Die Hauptaufgabe unserer Ordensgemeinschaft sind die hospitalische Arbeit und das aktiven Eintreten für die Einheit der Christen. Die Großballei kooperiert bei der Umsetzung ihrer hospitalischen Projekte stets mit geeigneten Partnern „vor Ort“. Häufig werden die karitativen Aufgaben auch in Kooperation mit anderen sozial tätigen Organisationen durchgeführt. Ein großer Schwerpunkt der Arbeit liegt in Osteuropa, hier im Besonderen in Rumänien, in Ungarn und in der Ukraine.

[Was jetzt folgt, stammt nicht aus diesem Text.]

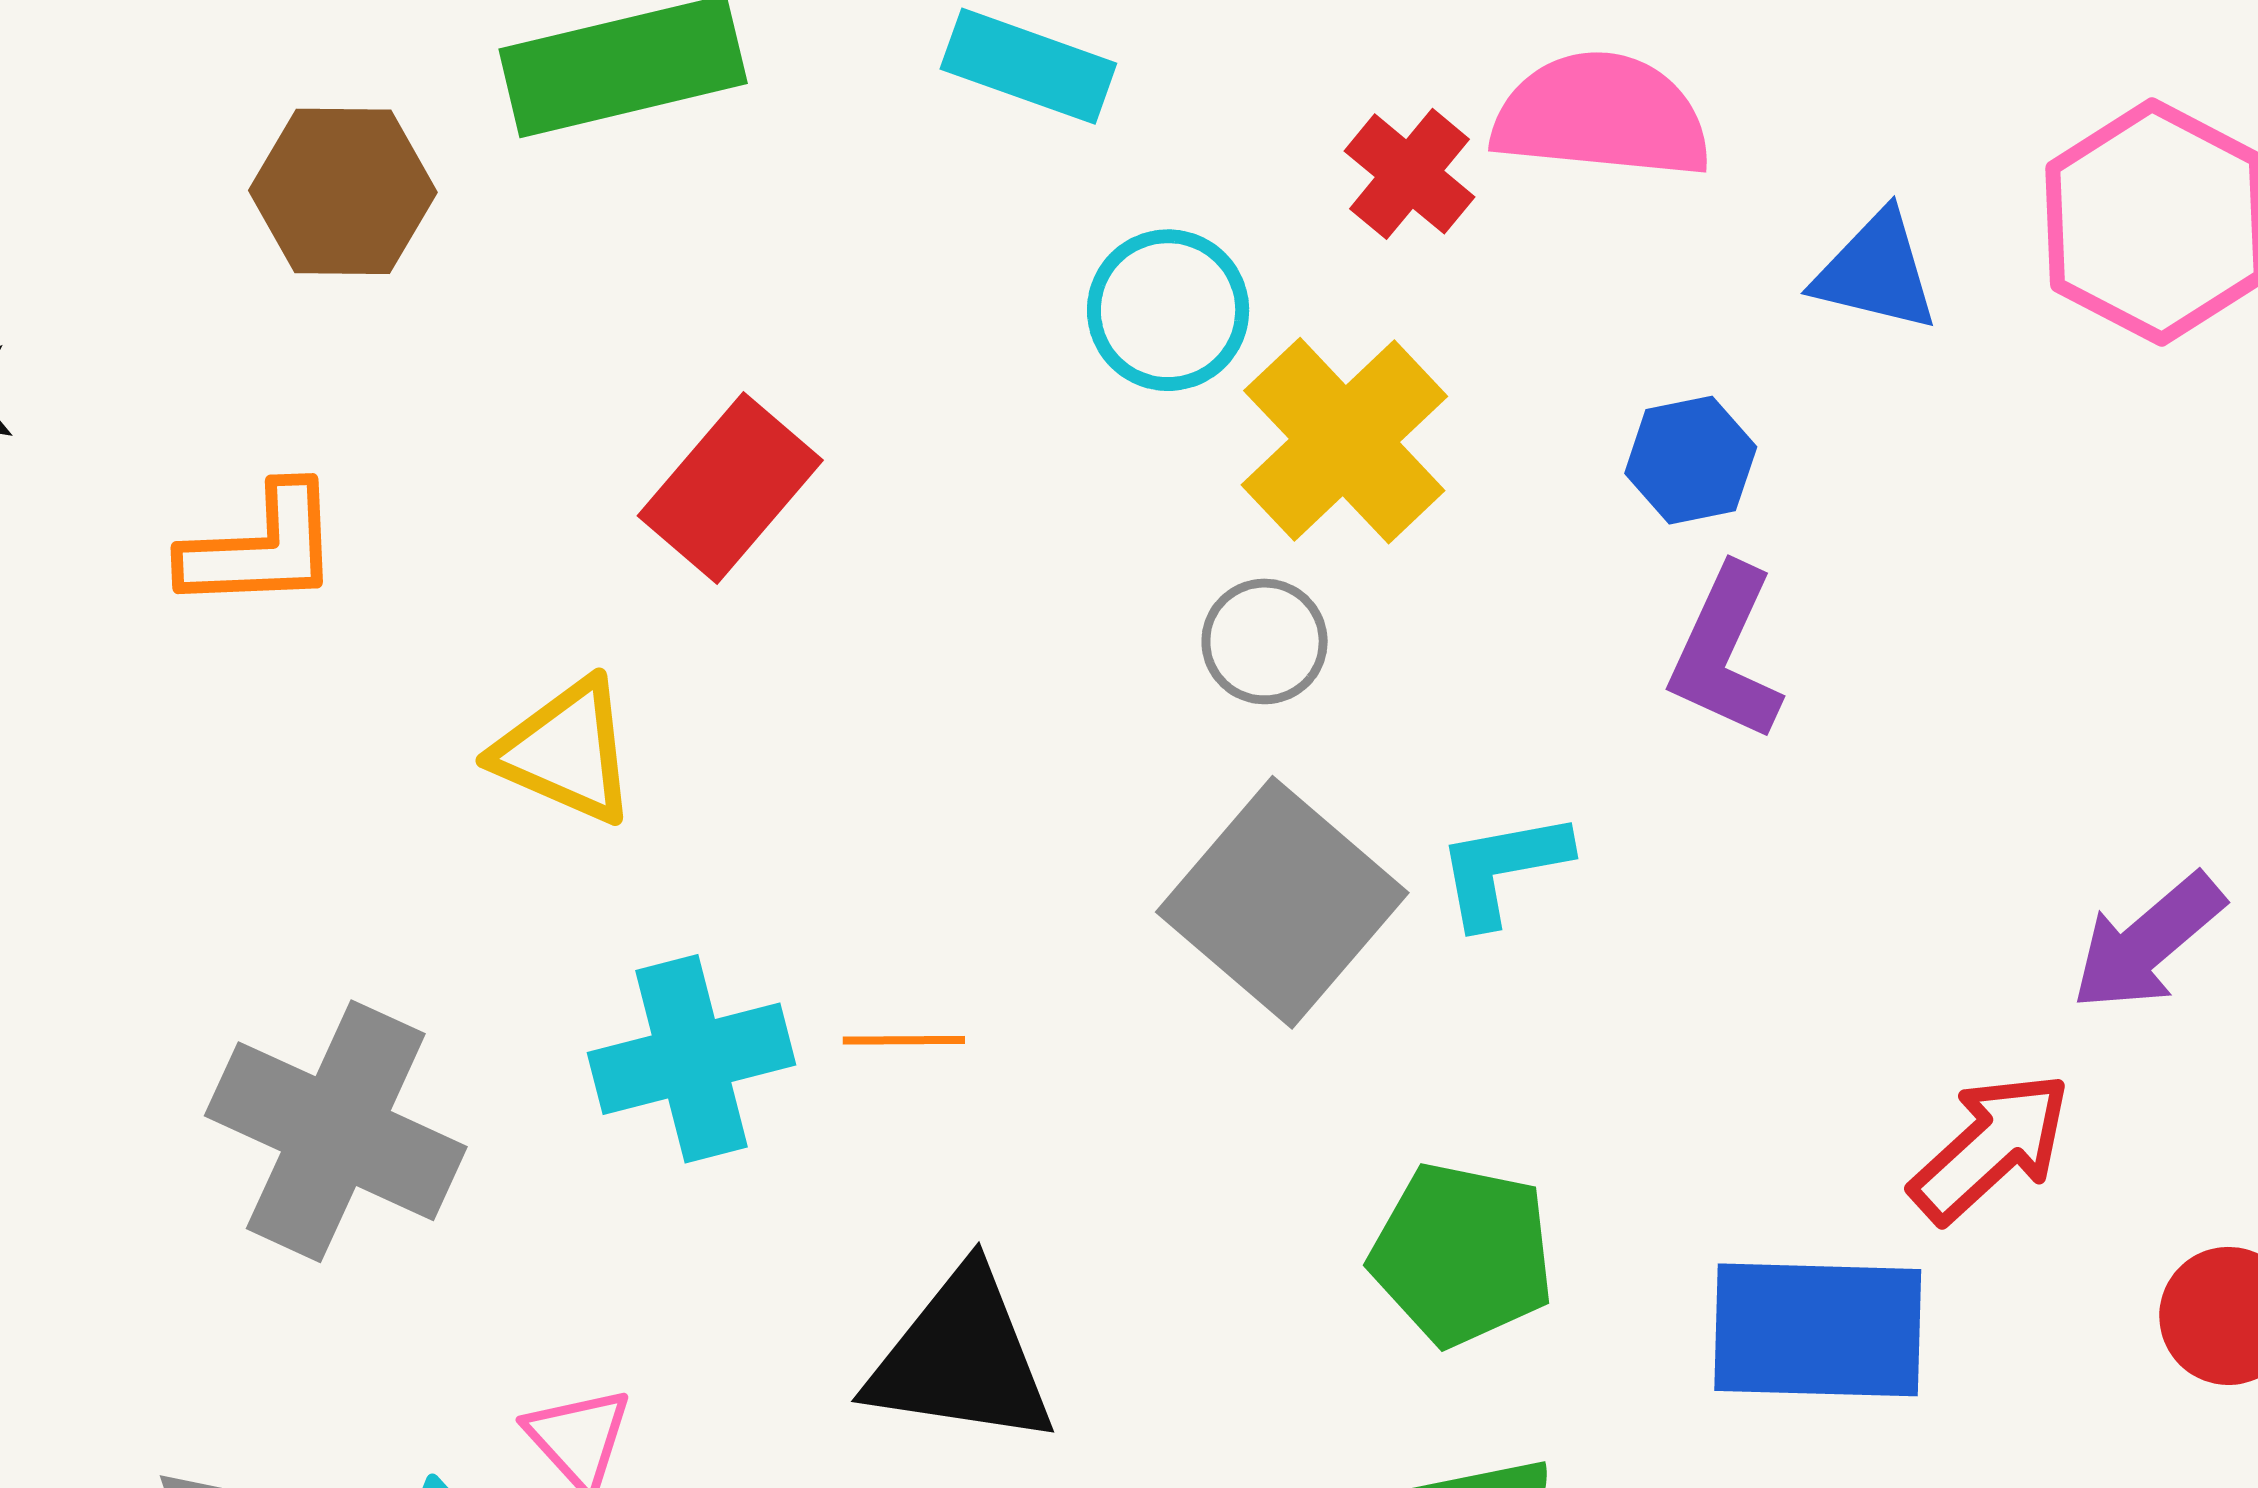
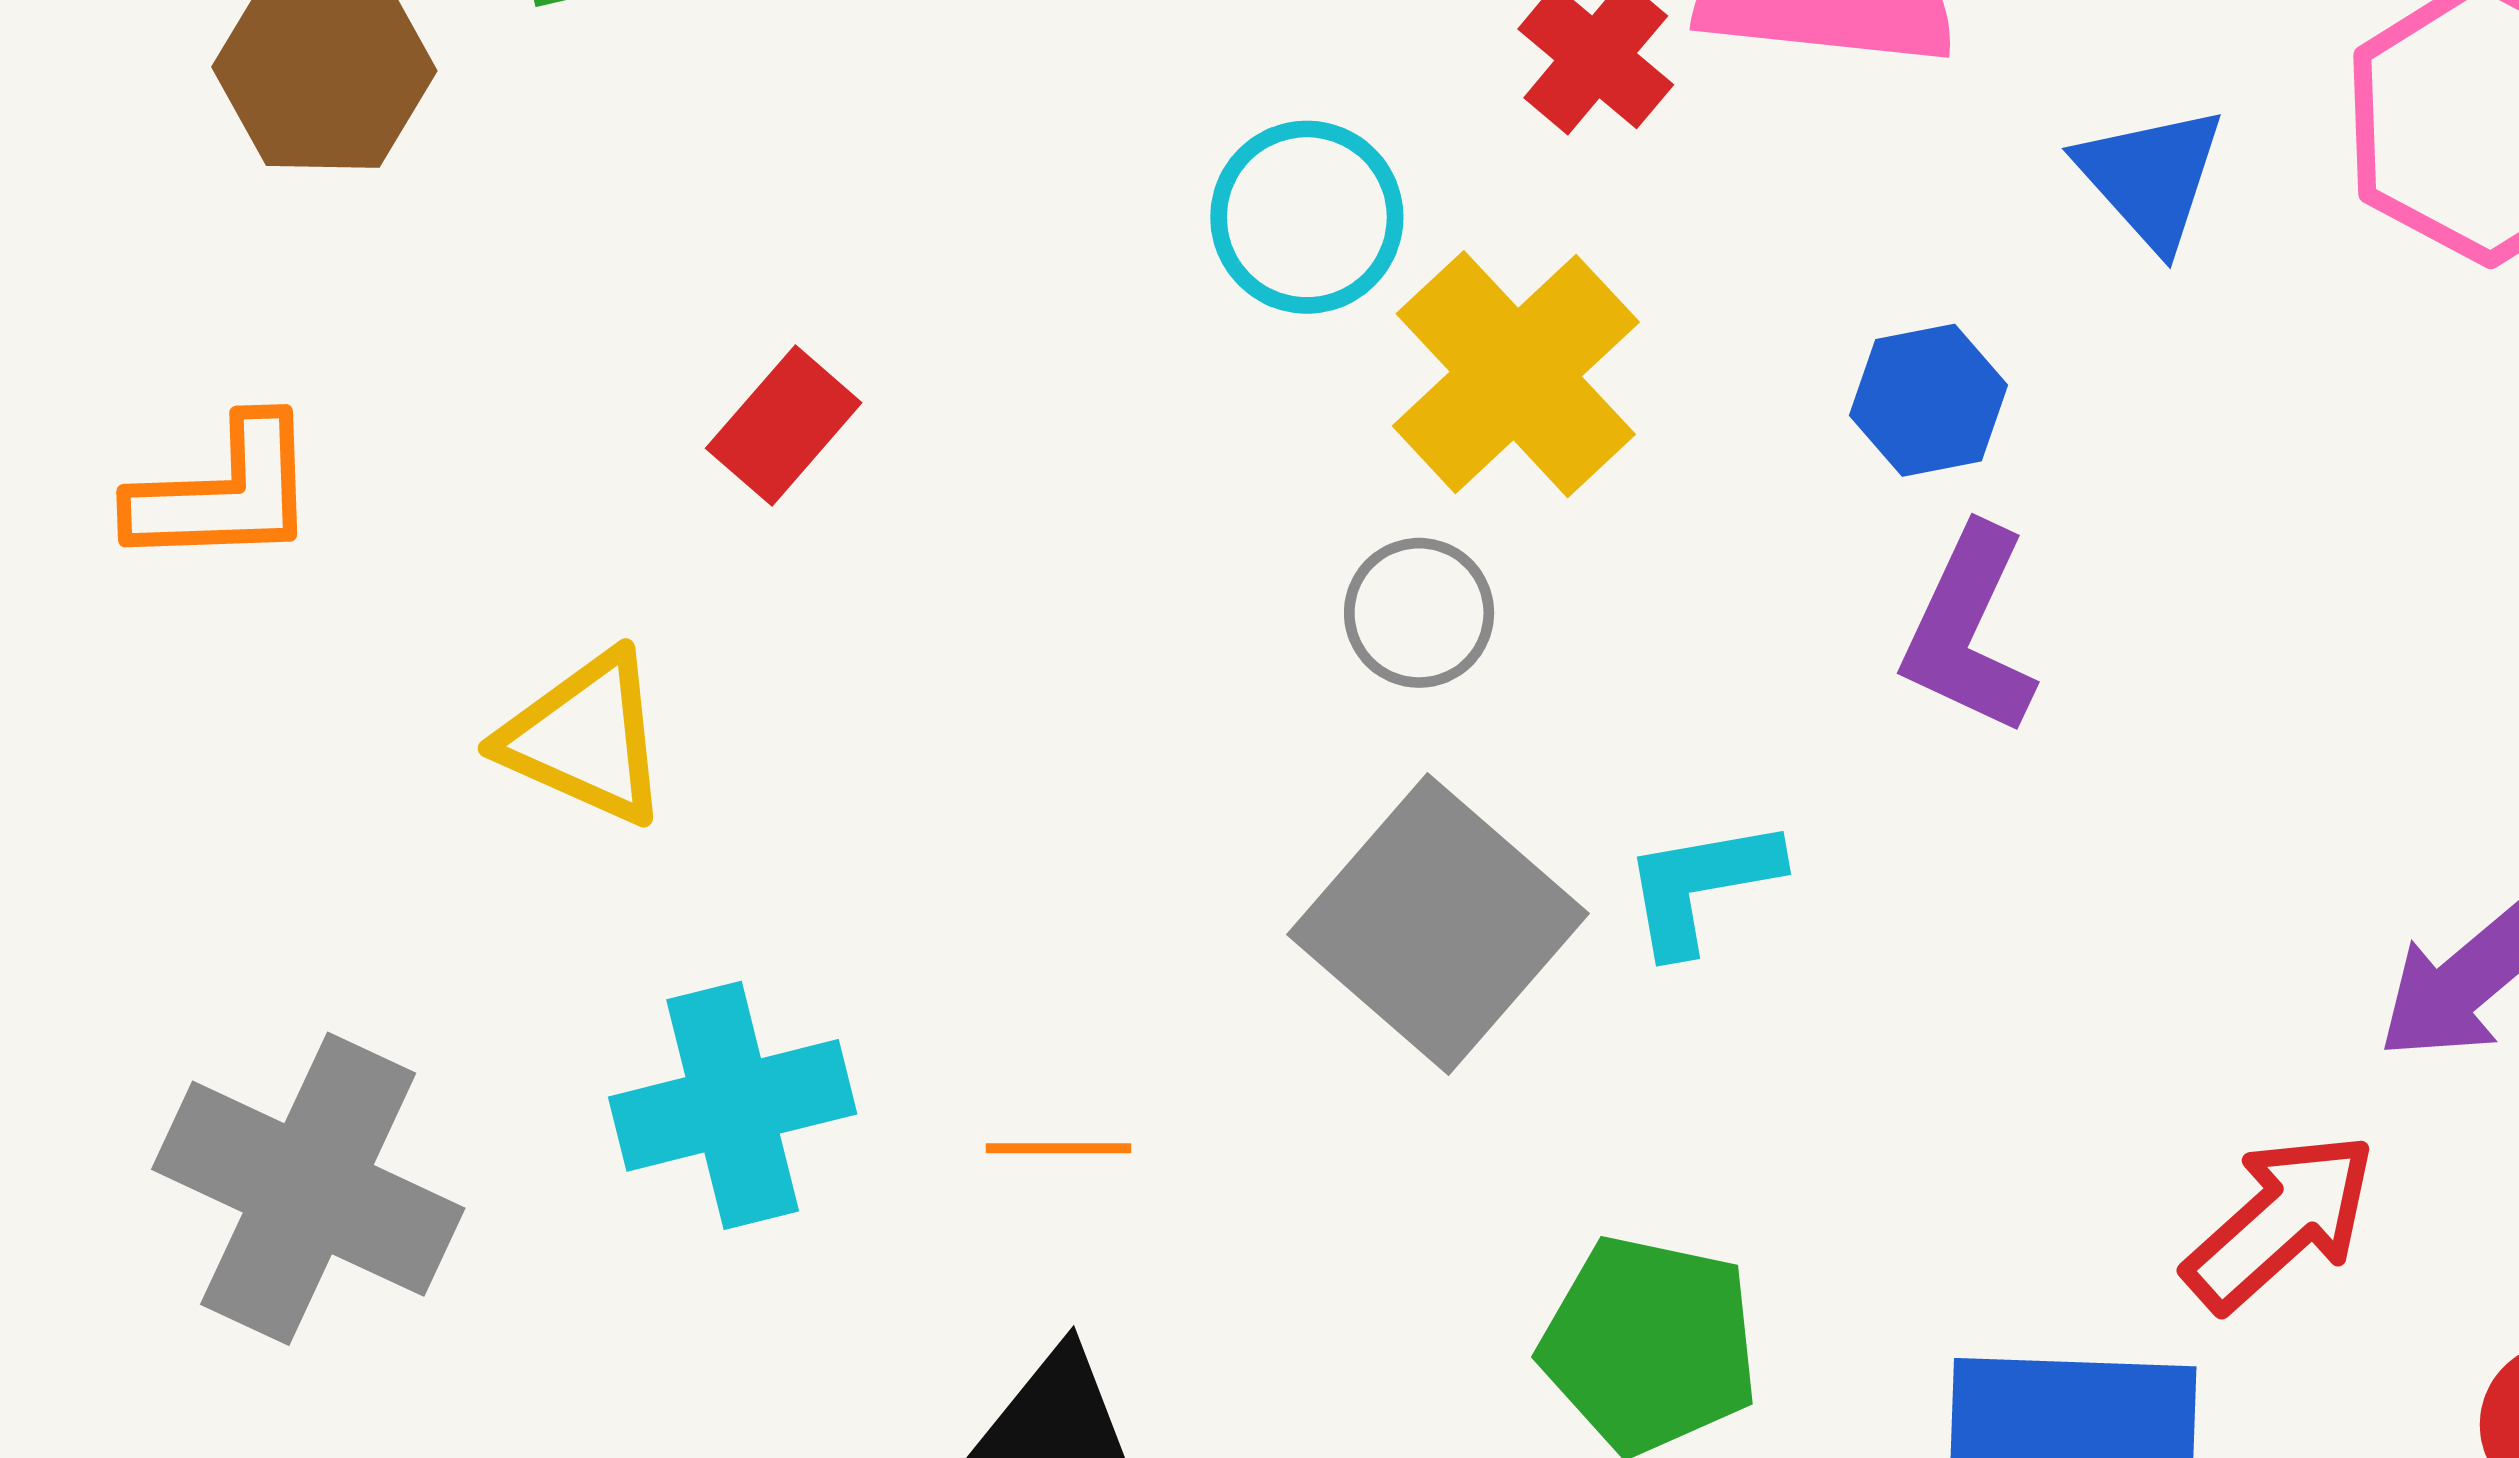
blue triangle: (1876, 272) -> (2151, 177), turned 34
red rectangle: (730, 488) -> (784, 426), size x0.7
orange line: (904, 1040) -> (1059, 1148), moved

Im Fokus der Förderung in den letzten Jahren eines Küchenausbaus in einen Hospital in Jerusalem, das heute dort steht, wo zu seiner Zeit das erste Leprosarium des Ordens war. Ferner zusammen mit den Mitgliedern der Föderation Lazarus in Deutschland und dem HDZ die Renoverierung und Erweiterung eines Schulzentrums im libanesischen Ryak, das von der melkitischen Kirche betrieben wird. Im Rahmen einer zeitlichen Aktion wird das Projekt "Zukunftsziege" des Vereins "Neuss hilft Burundi" unterstützt. 

Neben der Arbeit der Großballei und ihrer Partner organisieren die Kommenden eigene soziale Aktivitäten. Diese reichen von der Unterstützung des „Netzwerks Mensch“ in Grevenbrich/Nordrhein-Westfalen über Spendensammlungen auf dem Rixdorfer Weihnachtsmarkt in Berlin bis hin zu Kleidersammlungen in Hessen, dem Projekt „Mini Max“ in München und der Förderung der Hospizarbeit in Württemberg.

Der Hospitalier, der für die karitative und diakonische Arbeit verantwortlich ist, legt in jedem Jahr der Ordensversammlung einen Bericht vor, der die Arbeit des vergangenes Jahres zusammenfasst und beispielhafte Projekte darstellt.